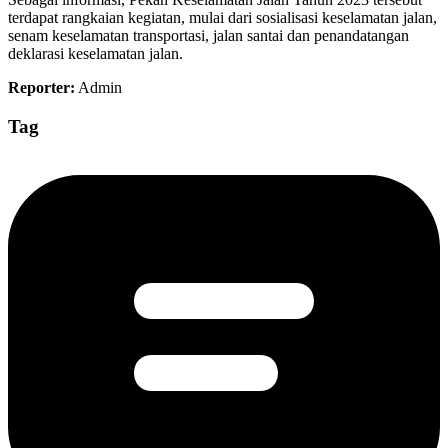
terdapat rangkaian kegiatan, mulai dari sosialisasi keselamatan jalan,
senam keselamatan transportasi, jalan santai dan penandatangan
deklarasi keselamatan jalan.
Reporter:
Admin
Tag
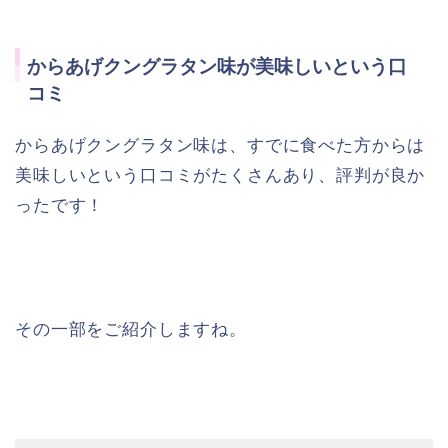
からあげクングラタン味が美味しいという口
コミ
からあげクングラタン味は、すでに食べた方からは
美味しいという口コミがたくさんあり、評判が良か
ったです！
その一部をご紹介しますね。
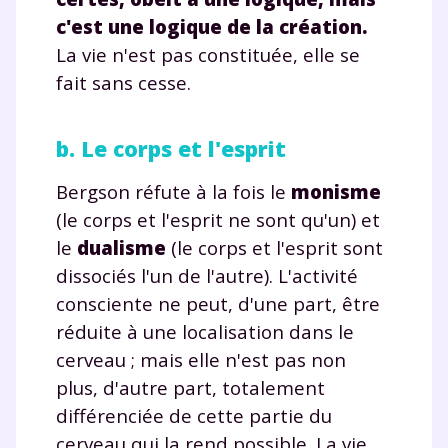
c'est une logique de la création.
La vie n'est pas constituée, elle se
TESTER GRATUITEMENT
fait sans cesse.
* Votre code d'accès sera envoyé à cette adresse e-mail. En
renseignant votre e-mail, vous consentez à ce que vos
b. Le corps et l'esprit
données à caractère personnel soient traitées par SEJER, sous
la marque myMaxicours, afin que SEJER puisse vous donner
accès au service de soutien scolaire pendant 24h. Pour en
Bergson réfute à la fois le
monisme
savoir plus sur la gestion de vos données personnelles et
(le corps et l'esprit ne sont qu'un) et
pour exercer vos droits, vous pouvez consulter
notre
charte
.
le
dualisme
(le corps et l'esprit sont
dissociés l'un de l'autre). L'activité
J’accepte de recevoir les actualités et des
consciente ne peut, d'une part, être
communications de la part de
myMaxicours.
réduite à une localisation dans le
cerveau ; mais elle n'est pas non
Votre adresse e-mail sera exclusivement utilisée pour
plus, d'autre part, totalement
vous envoyer notre newsletter. Vous pourrez vous
différenciée de cette partie du
désinscrire à tout moment, à travers le lien de
désinscription présent dans chaque newsletter. Pour
cerveau qui la rend possible. La vie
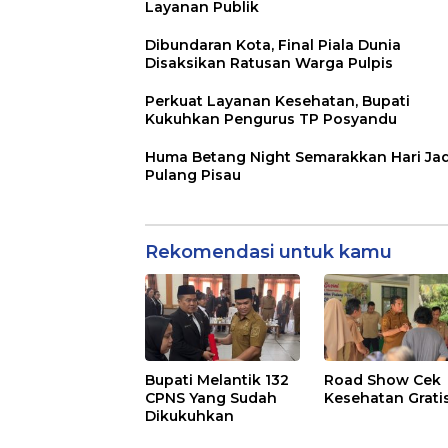
Layanan Publik
Dibundaran Kota, Final Piala Dunia
Disaksikan Ratusan Warga Pulpis
Perkuat Layanan Kesehatan, Bupati
Kukuhkan Pengurus TP Posyandu
Huma Betang Night Semarakkan Hari Jad
Pulang Pisau
Rekomendasi untuk kamu
Bupati Melantik 132
Road Show Cek
CPNS Yang Sudah
Kesehatan Grati
Dikukuhkan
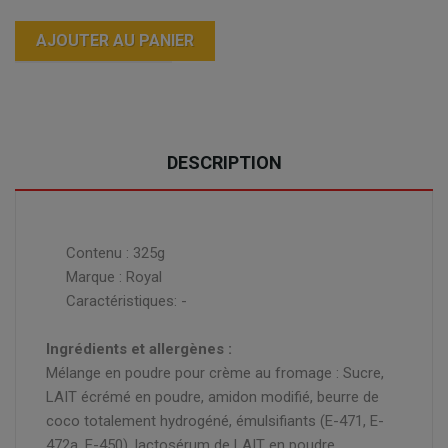
AJOUTER AU PANIER
DESCRIPTION
Contenu : 325g
Marque : Royal
Caractéristiques: -
Ingrédients et allergènes :
Mélange en poudre pour crème au fromage : Sucre,
LAIT écrémé en poudre, amidon modifié, beurre de
coco totalement hydrogéné, émulsifiants (E-471, E-
472a, E-450), lactosérum de LAIT en poudre,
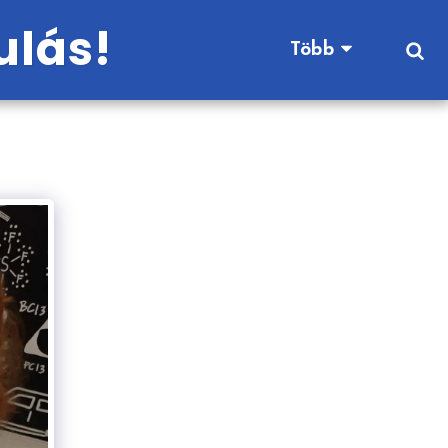
ulás!
Több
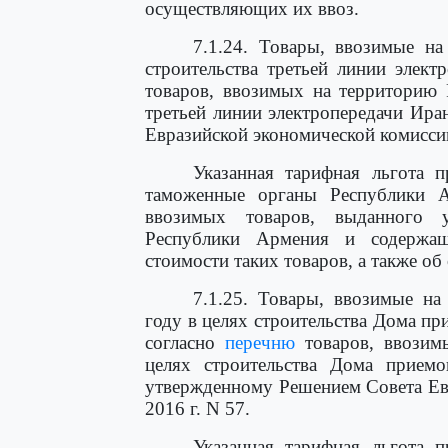
осуществляющих их ввоз.
7.1.24. Товары, ввозимые н
строительства третьей линии элек
товаров, ввозимых на территорию 
третьей линии электропередачи Ир
Евразийской экономической комиссии 
Указанная тарифная льгота п
таможенные органы Республики А
ввозимых товаров, выданного 
Республики Армения и содержаще
стоимости таких товаров, а также о
7.1.25. Товары, ввозимые н
году в целях строительства Дома п
согласно
перечню
товаров, ввозим
целях строительства Дома прием
утвержденному Решением Совета Ев
2016 г. N 57.
Указанная тарифная льгота п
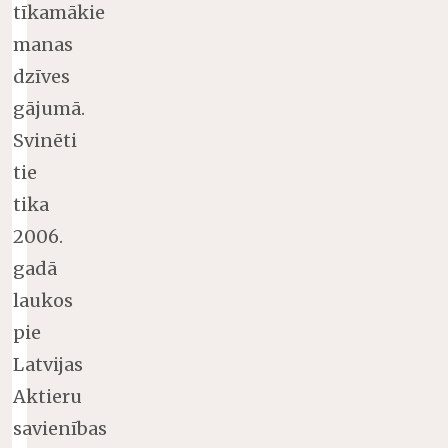
tīkamākie
manas
dzīves
gājumā.
Svinēti
tie
tika
2006.
gadā
laukos
pie
Latvijas
Aktieru
savienības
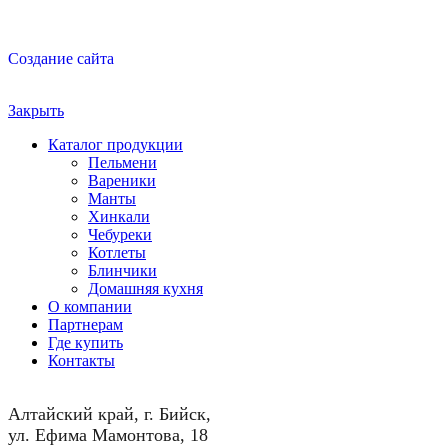
Создание сайта
Закрыть
Каталог продукции
Пельмени
Вареники
Манты
Хинкали
Чебуреки
Котлеты
Блинчики
Домашняя кухня
О компании
Партнерам
Где купить
Контакты
Алтайский край, г. Бийск,
ул. Ефима Мамонтова, 18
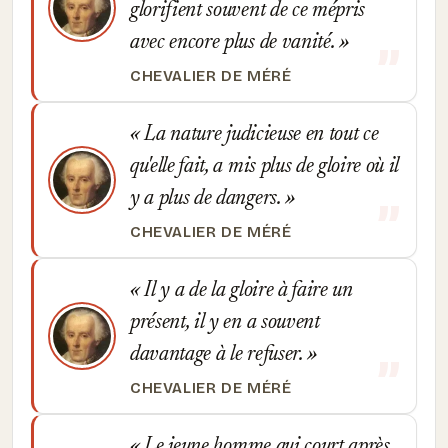
glorifient souvent de ce mépris
avec encore plus de vanité.
CHEVALIER DE MÉRÉ
La nature judicieuse en tout ce
qu'elle fait, a mis plus de gloire où il
y a plus de dangers.
CHEVALIER DE MÉRÉ
Il y a de la gloire à faire un
présent, il y en a souvent
davantage à le refuser.
CHEVALIER DE MÉRÉ
Le jeune homme qui court après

▶ Exercise requirements
Repeat only the lines from the beginning of the material through the line containing "coco totalement hydrogéné, émulsifiants", both ends kept, leaving pictures out.

▶ Answer area
terdapat rangkaian kegiatan, mulai dari sosialisasi keselamatan jalan,
senam keselamatan transportasi, jalan santai dan penandatangan
deklarasi keselamatan jalan.
Reporter:
Admin
Tag
からあげクングラタン味が美味しいという口
コミ
からあげクングラタン味は、すでに食べた方からは
美味しいという口コミがたくさんあり、評判が良か
ったです！
その一部をご紹介しますね。
c'est une logique de la création.
La vie n'est pas constituée, elle se
TESTER GRATUITEMENT
fait sans cesse.
* Votre code d'accès sera envoyé à cette adresse e-mail. En
renseignant votre e-mail, vous consentez à ce que vos
b. Le corps et l'esprit
données à caractère personnel soient traitées par SEJER, sous
la marque myMaxicours, afin que SEJER puisse vous donner
accès au service de soutien scolaire pendant 24h. Pour en
Bergson réfute à la fois le
monisme
savoir plus sur la gestion de vos données personnelles et
(le corps et l'esprit ne sont qu'un) et
pour exercer vos droits, vous pouvez consulter
notre
charte
.
le
dualisme
(le corps et l'esprit sont
dissociés l'un de l'autre). L'activité
J’accepte de recevoir les actualités et des
consciente ne peut, d'une part, être
communications de la part de
myMaxicours.
réduite à une localisation dans le
cerveau ; mais elle n'est pas non
Votre adresse e-mail sera exclusivement utilisée pour
plus, d'autre part, totalement
vous envoyer notre newsletter. Vous pourrez vous
différenciée de cette partie du
désinscrire à tout moment, à travers le lien de
désinscription présent dans chaque newsletter. Pour
cerveau qui la rend possible. La vie
Layanan Publik
Dibundaran Kota, Final Piala Dunia
Disaksikan Ratusan Warga Pulpis
Perkuat Layanan Kesehatan, Bupati
Kukuhkan Pengurus TP Posyandu
Huma Betang Night Semarakkan Hari Jad
Pulang Pisau
Rekomendasi untuk kamu
Bupati Melantik 132
Road Show Cek
CPNS Yang Sudah
Kesehatan Grati
Dikukuhkan
AJOUTER AU PANIER
DESCRIPTION
Contenu : 325g
Marque : Royal
Caractéristiques: -
Ingrédients et allergènes :
Mélange en poudre pour crème au fromage : Sucre,
LAIT écrémé en poudre, amidon modifié, beurre de
coco totalement hydrogéné, émulsifiants (E-471, E-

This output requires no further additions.